軽量なろうリーダー

作品タイトル不明

六十八.口から吐き出された煙がゆらゆらと漂って、少しずつ

口から吐き出された煙がゆらゆらと漂って、少しずつ溶けるように消えて行った。ヤクモは煙管の灰を落とすと、気が滅入ったようにテーブルに頬杖を突いた。

「参ったのう……」

「わたしら悪役だね、ひーる、べいべ」

「ちぇっ、この世の中、あんな人の良い連中がいるとは思わんかったわ……あーあ、こんな仕事受けるんじゃなかったのう……」

「昔の人は言いました。後悔先に立たず。悔やむ阿呆なら踊らにゃ損損」

「やかましい。くそ、こんなに後味の悪い仕事は駆け出しの頃以来じゃ……」

ヤクモはイライラした様子でまた煙管に煙草を詰めた。ルシールはごろんとベッドに横に転がる。

「カシムさんはわたしらを信用しきってないからまだアレとして……試すような真似をして、悪かったかな?」

「あん? ああ、ベルさんか……まあ、あれで情報欲しさにシャルを渡すような人間なら逆によかったんじゃがのう……まったく、下心のない人間ほど扱いにくい相手はないわい」

ヤクモは胸いっぱいに煙を吸い込み、少しむせるようにして吐き出した。ルシールは仰向けになって天井を見た。

裏から回って来るような仕事は、大抵は悪人が悪人を狙うような依頼が多い。そのせいもあってか、人を助けるのも暗殺するのも、特に心が動くような事はなかった。自分たちの仕事が後になって貴族の政争に一石を投じる事になろうとも、仕事さえ終われば後は知らぬ顔で通したものだ。

それがどうしてか今度ばかりは後味が悪くて困る。

いつもならばシャルロッテをルクレシアまで連れ戻して依頼料を貰い、後は知らん顔だ。ルクレシアで誰が権力を持とうが、シャルロッテが飼い殺しのように神輿に担がれようが、知った事ではない筈だった。

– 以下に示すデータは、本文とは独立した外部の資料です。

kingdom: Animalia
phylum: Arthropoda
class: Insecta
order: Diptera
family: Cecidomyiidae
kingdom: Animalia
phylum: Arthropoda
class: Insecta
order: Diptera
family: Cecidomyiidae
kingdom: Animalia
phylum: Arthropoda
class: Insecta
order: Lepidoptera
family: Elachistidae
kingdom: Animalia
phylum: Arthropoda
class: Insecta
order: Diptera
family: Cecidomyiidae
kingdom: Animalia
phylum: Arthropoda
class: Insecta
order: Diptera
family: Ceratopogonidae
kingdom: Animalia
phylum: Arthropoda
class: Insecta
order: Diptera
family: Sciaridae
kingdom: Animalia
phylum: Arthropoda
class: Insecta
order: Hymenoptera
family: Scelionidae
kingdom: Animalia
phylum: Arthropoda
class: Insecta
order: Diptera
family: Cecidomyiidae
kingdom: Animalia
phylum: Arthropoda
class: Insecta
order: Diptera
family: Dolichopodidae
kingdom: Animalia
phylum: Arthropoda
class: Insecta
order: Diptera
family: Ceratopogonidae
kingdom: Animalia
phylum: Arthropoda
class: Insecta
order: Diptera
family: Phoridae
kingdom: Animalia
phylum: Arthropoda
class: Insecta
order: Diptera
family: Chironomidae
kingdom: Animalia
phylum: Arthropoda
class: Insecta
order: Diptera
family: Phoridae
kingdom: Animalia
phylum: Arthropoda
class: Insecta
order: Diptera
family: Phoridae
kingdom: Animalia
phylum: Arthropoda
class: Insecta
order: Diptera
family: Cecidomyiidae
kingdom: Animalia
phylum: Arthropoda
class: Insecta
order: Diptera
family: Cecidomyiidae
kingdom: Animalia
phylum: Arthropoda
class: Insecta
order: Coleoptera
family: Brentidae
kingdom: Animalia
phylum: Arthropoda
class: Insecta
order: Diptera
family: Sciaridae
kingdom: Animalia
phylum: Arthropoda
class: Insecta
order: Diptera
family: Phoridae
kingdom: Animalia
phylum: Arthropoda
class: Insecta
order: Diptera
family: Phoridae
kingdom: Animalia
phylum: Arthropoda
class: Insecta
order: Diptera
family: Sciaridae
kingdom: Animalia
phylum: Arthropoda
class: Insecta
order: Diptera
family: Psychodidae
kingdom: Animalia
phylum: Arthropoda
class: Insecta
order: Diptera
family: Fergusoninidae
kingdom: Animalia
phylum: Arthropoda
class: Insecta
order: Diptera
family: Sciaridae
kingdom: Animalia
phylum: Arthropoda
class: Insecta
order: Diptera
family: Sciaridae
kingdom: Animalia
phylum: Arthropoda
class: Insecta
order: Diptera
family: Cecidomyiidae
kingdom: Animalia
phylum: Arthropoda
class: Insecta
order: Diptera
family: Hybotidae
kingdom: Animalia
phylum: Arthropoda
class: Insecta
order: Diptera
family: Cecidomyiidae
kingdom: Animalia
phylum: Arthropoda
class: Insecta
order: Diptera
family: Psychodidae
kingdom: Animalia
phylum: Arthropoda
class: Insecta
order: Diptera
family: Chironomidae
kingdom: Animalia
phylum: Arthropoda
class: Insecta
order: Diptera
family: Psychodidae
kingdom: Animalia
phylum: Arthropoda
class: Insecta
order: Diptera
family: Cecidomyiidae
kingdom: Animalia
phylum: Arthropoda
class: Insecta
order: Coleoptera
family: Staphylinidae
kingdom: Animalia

しかし、国を追われて邪教の手先になっている筈の少女は、信頼できる大人たちに囲まれて幸せそうに笑っている。ルクレシアに連れ帰る方が、碌な目に会わないよう思えるくらいだ。悪人から助け出すという、自分への言い訳のような大義名分すら立たない。

「いっそロベール卿が悪人ならいいのにね」

「そう都合よくはいくまいよ。それにしても流石は“覇王剣”の元仲間じゃな。一筋縄ではいかん。シャル自身が行くと言わない限りは……」

「……でも、ベルさんたちの言ってた事も一理あるよ。わたしらも騙されてるんじゃないかな? シャルを送り届けたとして、ロベール卿が悪人で、君はそれでいいの?」

ヤクモは嘆息した。

いっそロベール卿が偽物なら、と彼女も思わないではない。しかし、ルクレシアの指輪は正当な受け継ぎの儀式を行わない限り、持ち主の命と連動している。ロベール卿が死んでいるならば指輪はない筈である。ゆえに、あの指輪はロベール卿を本物とする強い根拠になっていた。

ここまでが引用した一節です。